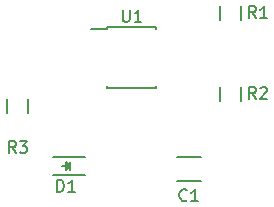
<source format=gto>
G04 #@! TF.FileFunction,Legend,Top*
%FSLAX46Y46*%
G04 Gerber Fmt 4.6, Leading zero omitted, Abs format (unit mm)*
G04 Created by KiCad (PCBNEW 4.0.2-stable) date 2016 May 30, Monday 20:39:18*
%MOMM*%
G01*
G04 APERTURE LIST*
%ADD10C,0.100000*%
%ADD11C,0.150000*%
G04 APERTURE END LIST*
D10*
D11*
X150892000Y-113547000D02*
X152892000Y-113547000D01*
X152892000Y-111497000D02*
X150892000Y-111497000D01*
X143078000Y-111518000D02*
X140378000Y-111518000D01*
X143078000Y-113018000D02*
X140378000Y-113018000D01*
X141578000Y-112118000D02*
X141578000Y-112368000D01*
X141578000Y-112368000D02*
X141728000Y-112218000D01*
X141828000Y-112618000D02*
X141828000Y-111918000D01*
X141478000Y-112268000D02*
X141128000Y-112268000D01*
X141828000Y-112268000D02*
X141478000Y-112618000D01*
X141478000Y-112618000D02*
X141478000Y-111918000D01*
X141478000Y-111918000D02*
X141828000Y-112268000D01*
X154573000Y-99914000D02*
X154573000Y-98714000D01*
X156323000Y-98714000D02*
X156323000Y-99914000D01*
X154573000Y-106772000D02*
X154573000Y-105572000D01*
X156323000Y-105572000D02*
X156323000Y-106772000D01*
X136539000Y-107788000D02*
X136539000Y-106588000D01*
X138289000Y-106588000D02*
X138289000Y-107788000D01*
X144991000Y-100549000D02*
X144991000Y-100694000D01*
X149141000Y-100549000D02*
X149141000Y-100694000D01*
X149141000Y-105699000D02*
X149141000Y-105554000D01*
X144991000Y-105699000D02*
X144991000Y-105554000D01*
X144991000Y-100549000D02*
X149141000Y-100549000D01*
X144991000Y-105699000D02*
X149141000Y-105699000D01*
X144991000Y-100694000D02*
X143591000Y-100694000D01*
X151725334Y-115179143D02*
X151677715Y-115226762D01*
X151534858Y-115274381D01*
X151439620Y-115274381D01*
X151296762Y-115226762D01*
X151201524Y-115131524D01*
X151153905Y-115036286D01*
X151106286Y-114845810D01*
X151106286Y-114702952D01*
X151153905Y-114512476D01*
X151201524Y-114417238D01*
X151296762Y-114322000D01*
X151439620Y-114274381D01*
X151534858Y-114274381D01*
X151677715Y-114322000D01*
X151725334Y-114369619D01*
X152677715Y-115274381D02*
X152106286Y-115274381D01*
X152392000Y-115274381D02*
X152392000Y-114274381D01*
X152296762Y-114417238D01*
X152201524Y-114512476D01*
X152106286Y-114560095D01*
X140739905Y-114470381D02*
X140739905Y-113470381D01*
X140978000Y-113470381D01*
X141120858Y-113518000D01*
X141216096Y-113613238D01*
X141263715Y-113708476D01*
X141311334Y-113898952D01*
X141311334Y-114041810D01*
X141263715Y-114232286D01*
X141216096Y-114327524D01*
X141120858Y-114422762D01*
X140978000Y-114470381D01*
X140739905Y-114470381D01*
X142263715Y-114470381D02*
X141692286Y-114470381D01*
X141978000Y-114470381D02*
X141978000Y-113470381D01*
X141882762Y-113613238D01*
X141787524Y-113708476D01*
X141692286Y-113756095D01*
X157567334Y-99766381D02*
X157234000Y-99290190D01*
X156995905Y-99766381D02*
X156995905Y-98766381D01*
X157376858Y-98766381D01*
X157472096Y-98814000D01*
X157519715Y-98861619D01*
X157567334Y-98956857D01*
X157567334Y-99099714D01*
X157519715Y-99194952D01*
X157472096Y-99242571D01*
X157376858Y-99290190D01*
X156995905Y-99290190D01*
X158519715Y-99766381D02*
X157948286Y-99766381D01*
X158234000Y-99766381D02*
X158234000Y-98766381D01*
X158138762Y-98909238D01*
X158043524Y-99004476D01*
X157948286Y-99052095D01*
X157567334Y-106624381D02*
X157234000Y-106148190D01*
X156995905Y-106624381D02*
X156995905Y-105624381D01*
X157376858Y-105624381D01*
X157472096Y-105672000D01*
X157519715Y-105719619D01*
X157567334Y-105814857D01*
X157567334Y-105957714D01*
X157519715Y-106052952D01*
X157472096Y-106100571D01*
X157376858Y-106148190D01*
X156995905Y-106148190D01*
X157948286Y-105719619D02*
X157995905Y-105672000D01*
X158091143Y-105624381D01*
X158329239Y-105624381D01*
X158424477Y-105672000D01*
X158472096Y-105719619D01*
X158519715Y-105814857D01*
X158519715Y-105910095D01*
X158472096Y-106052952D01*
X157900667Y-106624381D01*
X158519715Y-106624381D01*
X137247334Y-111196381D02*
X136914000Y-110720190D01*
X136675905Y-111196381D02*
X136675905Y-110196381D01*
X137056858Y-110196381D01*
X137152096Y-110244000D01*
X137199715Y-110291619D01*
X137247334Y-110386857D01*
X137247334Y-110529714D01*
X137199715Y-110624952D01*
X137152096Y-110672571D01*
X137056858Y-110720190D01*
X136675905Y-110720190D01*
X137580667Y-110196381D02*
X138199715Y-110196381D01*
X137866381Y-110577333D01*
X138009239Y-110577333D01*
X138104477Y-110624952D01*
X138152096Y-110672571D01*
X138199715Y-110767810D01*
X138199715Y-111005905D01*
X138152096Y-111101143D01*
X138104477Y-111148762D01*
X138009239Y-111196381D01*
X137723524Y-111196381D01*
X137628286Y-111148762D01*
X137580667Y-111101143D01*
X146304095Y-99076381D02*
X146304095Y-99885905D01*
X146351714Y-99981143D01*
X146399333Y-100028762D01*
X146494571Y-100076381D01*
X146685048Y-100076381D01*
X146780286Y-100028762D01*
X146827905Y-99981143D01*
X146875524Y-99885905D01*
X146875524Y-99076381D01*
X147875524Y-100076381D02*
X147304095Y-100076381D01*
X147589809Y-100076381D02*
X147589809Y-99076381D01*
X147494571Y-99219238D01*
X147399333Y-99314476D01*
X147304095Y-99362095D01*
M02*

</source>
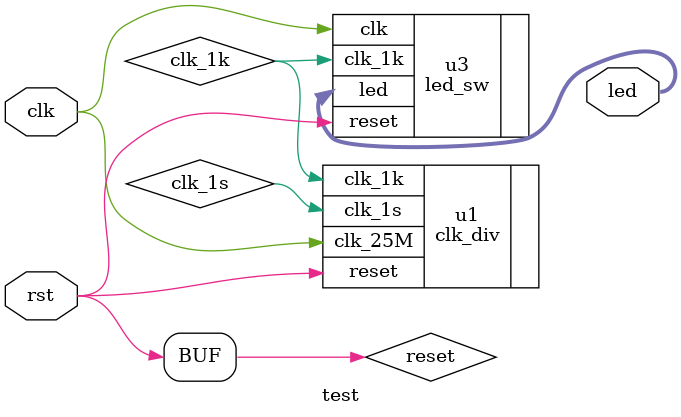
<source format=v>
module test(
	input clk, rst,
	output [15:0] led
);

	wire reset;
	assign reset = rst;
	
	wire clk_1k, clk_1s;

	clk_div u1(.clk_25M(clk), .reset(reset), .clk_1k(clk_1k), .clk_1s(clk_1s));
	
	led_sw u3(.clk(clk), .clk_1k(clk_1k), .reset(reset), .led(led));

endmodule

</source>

Requirement: Copy out each line of the material above that holds the word "LIST".

Reply to the task:
G04 APERTURE LIST*
G04 APERTURE END LIST*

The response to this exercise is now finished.